Now that the post-move frenzy has died down at the new southern location of Chez Melvin, I found time last night to go through reader comments. One of the chief concerns expressed is what to do if you need to invest for income right now. This is a frustrating topic for many, especially those new to the need for income. If you have been investing over the past four years, you should be in good shape with a portfolio of stocks with decent yield bought during sharp declines. We had one 10% peak-to-trough decline this year, but it didn't last long or present much opportunity to put money to work.
If you are trying to assemble a portfolio of income stocks now, you will have to work at it. I would start with unconventional yield stocks. Over the past few weeks, I have discussed stocks that offer high yields and compelling valuations, like Apollo Investment (AINV), Prospect Capital (PSEC), FLY Leasing (FLY), Star Gas Partners (SGU) and BGC Partners (BGCP). Use common sense and keep individual positions small. Buy on down days and plan to own them a long time.
To fill out your income portfolio, you have to be a daily shopper. Each day you need to go through the list of stocks with decent dividends that are trading near new lows. Once you have a list as a starting point, you have to go thought the list and look for stocks that are fundamentally sound. Volatility we can live with, but a permanent loss of capital we cannot. I look first at the price-to-asset value and then run stocks through my intrinsic value calculations and other valuation models to look for situations that can give me a return on my money over time.
One of the stocks that caught my eye is Cliffs Natural Resources (CLF).
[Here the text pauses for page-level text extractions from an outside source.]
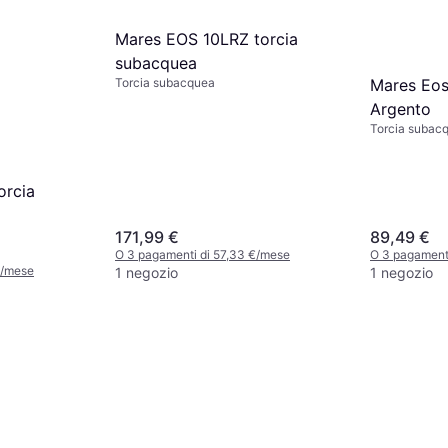
Mares EOS 10LRZ torcia
subacquea
Torcia subacquea
Mares Eos
Argento
Torcia subac
orcia
171,99 €
89,49 €
O 3 pagamenti di 57,33 €/mese
O 3 pagament
€/mese
1 negozio
1 negozio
I have owned this stock in the past and I like its management. The stock is trading at about half my intrinsic value calculation but at a premium of 1.4x tangible book value. The 5.6% dividend yield is attractive, but if iron ore prices continue to decline, that payout could be at risk, according to recent analyst reports. I am going to wait a bit, but CLF is on my watch list. This U.S.-based company has substantial exposure to fast-growing markets like China, India and other parts of Asia. At the right price, I want to be an owner.
Avon Products (AVP) also makes the list. The stock has a 5.8% yield and is trading near the 2009 lows. After turning down a $23.25 a share offer by Coty Inc., the stock has moved straight down. The company is in a mature business that is very reliant on discretionary consumer spending, but I believe the risks are priced in the shares at this level. The company has doubled its dividend over the past decade and I believe the payout will increase at roughly the same rate as U.S. economic growth in the future. I do not think the stock is cheap enough for deep value portfolios yet, but income buyers can begin to accumulate shares at this price.
World Wrestling Entertainment (WWE) is also trading down near new lows. This company is probably close to the equivalent of a buggy whip manufacturer. Mixed martial arts has put a huge dent in the wrestling entertainment franchise, but there will continue to be a shrinking market for their TV shows, pay per views and merchandise for many years. In the meantime, the McMahon family will continue to take money out of the company in the form of dividends until the WWE is no more. Plugging the dividends payout into a discount model, I come up with a value of about $10 a share. Trading above $7, the discount appears wide enough for income investors to buy the stock.
If you are putting money to work in income stocks, you have to focus on valuation. Look for opportunities where others are not. Work at it every day to put together a portfolio of stocks that not only pays a high yield, but also does not expose you to permanent loss of capital.